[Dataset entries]
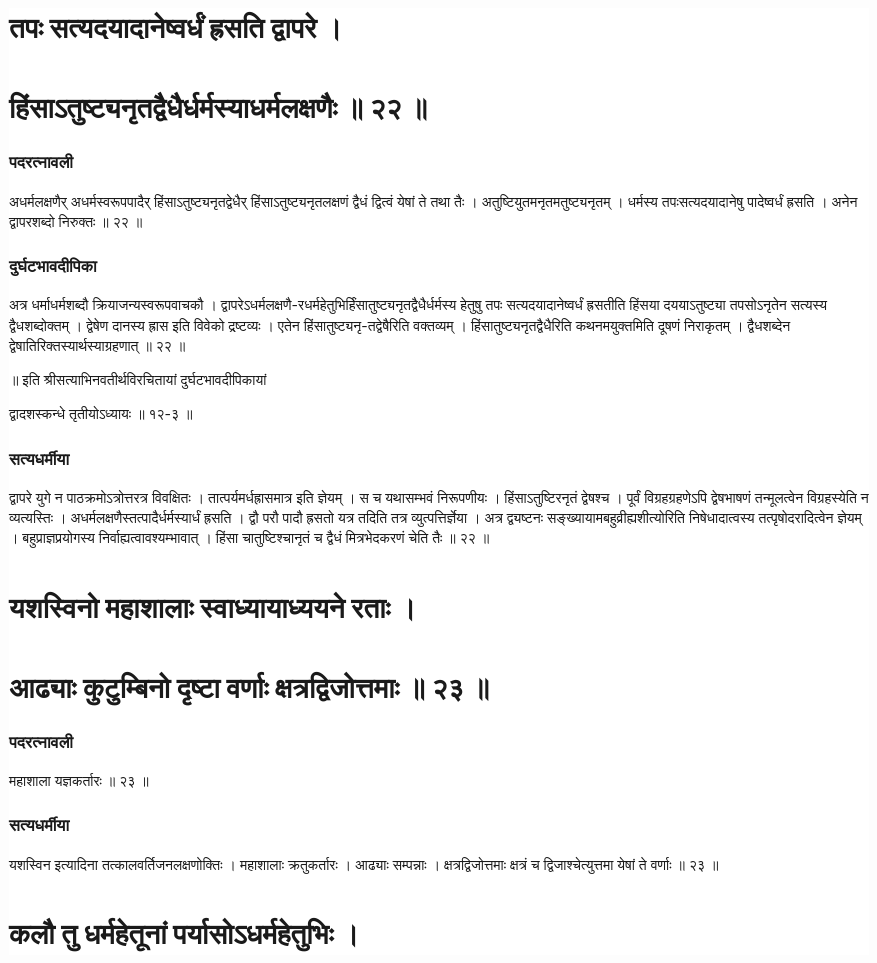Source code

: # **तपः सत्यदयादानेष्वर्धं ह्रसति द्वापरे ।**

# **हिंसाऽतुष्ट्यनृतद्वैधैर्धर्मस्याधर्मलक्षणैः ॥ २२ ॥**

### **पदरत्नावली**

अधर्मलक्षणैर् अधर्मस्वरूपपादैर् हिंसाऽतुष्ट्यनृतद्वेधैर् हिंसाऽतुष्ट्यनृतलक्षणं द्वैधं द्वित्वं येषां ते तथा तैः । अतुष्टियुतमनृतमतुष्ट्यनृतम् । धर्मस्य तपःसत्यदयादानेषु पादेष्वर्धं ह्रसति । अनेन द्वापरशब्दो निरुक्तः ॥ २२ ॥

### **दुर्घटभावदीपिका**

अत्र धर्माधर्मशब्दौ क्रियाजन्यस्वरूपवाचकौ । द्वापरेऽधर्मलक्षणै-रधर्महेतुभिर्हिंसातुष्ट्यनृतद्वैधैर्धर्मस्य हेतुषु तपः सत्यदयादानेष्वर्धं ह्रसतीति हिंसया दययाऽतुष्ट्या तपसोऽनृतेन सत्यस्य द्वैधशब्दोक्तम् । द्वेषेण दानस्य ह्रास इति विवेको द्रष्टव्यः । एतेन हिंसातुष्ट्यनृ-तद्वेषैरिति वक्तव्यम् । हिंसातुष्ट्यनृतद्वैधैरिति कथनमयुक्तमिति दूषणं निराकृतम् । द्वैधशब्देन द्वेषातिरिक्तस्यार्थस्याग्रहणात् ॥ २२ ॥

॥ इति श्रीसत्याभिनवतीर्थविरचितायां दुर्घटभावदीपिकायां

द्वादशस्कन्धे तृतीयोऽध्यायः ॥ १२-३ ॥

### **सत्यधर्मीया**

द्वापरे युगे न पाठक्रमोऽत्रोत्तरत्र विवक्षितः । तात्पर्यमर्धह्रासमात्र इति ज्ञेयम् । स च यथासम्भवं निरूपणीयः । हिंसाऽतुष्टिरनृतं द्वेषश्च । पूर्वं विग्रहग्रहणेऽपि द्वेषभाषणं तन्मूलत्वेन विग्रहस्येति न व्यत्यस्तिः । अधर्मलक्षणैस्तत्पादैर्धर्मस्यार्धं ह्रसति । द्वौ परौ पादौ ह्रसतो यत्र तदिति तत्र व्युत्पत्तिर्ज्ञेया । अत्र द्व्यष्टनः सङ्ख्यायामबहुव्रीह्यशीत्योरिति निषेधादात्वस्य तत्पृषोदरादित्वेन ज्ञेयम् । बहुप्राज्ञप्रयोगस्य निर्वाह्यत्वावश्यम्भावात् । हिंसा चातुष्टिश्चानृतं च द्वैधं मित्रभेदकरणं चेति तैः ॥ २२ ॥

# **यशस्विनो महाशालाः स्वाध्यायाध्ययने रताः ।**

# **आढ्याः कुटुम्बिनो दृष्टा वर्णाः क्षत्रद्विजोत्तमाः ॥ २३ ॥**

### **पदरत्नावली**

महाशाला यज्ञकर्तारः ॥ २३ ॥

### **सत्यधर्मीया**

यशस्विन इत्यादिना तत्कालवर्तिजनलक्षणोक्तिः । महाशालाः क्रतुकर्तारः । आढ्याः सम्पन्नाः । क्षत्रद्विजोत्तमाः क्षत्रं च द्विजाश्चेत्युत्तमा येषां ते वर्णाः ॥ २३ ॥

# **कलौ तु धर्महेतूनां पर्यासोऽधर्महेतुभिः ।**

WHAT NEEDS TO BE DONE: Return every record exactly. Pictures stay out.

TASK RESULT:
Source code

: # **तपः सत्यदयादानेष्वर्धं ह्रसति द्वापरे ।**

# **हिंसाऽतुष्ट्यनृतद्वैधैर्धर्मस्याधर्मलक्षणैः ॥ २२ ॥**

### **पदरत्नावली**

अधर्मलक्षणैर् अधर्मस्वरूपपादैर् हिंसाऽतुष्ट्यनृतद्वेधैर् हिंसाऽतुष्ट्यनृतलक्षणं द्वैधं द्वित्वं येषां ते तथा तैः । अतुष्टियुतमनृतमतुष्ट्यनृतम् । धर्मस्य तपःसत्यदयादानेषु पादेष्वर्धं ह्रसति । अनेन द्वापरशब्दो निरुक्तः ॥ २२ ॥

### **दुर्घटभावदीपिका**

अत्र धर्माधर्मशब्दौ क्रियाजन्यस्वरूपवाचकौ । द्वापरेऽधर्मलक्षणै-रधर्महेतुभिर्हिंसातुष्ट्यनृतद्वैधैर्धर्मस्य हेतुषु तपः सत्यदयादानेष्वर्धं ह्रसतीति हिंसया दययाऽतुष्ट्या तपसोऽनृतेन सत्यस्य द्वैधशब्दोक्तम् । द्वेषेण दानस्य ह्रास इति विवेको द्रष्टव्यः । एतेन हिंसातुष्ट्यनृ-तद्वेषैरिति वक्तव्यम् । हिंसातुष्ट्यनृतद्वैधैरिति कथनमयुक्तमिति दूषणं निराकृतम् । द्वैधशब्देन द्वेषातिरिक्तस्यार्थस्याग्रहणात् ॥ २२ ॥

॥ इति श्रीसत्याभिनवतीर्थविरचितायां दुर्घटभावदीपिकायां

द्वादशस्कन्धे तृतीयोऽध्यायः ॥ १२-३ ॥

### **सत्यधर्मीया**

द्वापरे युगे न पाठक्रमोऽत्रोत्तरत्र विवक्षितः । तात्पर्यमर्धह्रासमात्र इति ज्ञेयम् । स च यथासम्भवं निरूपणीयः । हिंसाऽतुष्टिरनृतं द्वेषश्च । पूर्वं विग्रहग्रहणेऽपि द्वेषभाषणं तन्मूलत्वेन विग्रहस्येति न व्यत्यस्तिः । अधर्मलक्षणैस्तत्पादैर्धर्मस्यार्धं ह्रसति । द्वौ परौ पादौ ह्रसतो यत्र तदिति तत्र व्युत्पत्तिर्ज्ञेया । अत्र द्व्यष्टनः सङ्ख्यायामबहुव्रीह्यशीत्योरिति निषेधादात्वस्य तत्पृषोदरादित्वेन ज्ञेयम् । बहुप्राज्ञप्रयोगस्य निर्वाह्यत्वावश्यम्भावात् । हिंसा चातुष्टिश्चानृतं च द्वैधं मित्रभेदकरणं चेति तैः ॥ २२ ॥

# **यशस्विनो महाशालाः स्वाध्यायाध्ययने रताः ।**

# **आढ्याः कुटुम्बिनो दृष्टा वर्णाः क्षत्रद्विजोत्तमाः ॥ २३ ॥**

### **पदरत्नावली**

महाशाला यज्ञकर्तारः ॥ २३ ॥

### **सत्यधर्मीया**

यशस्विन इत्यादिना तत्कालवर्तिजनलक्षणोक्तिः । महाशालाः क्रतुकर्तारः । आढ्याः सम्पन्नाः । क्षत्रद्विजोत्तमाः क्षत्रं च द्विजाश्चेत्युत्तमा येषां ते वर्णाः ॥ २३ ॥

# **कलौ तु धर्महेतूनां पर्यासोऽधर्महेतुभिः ।**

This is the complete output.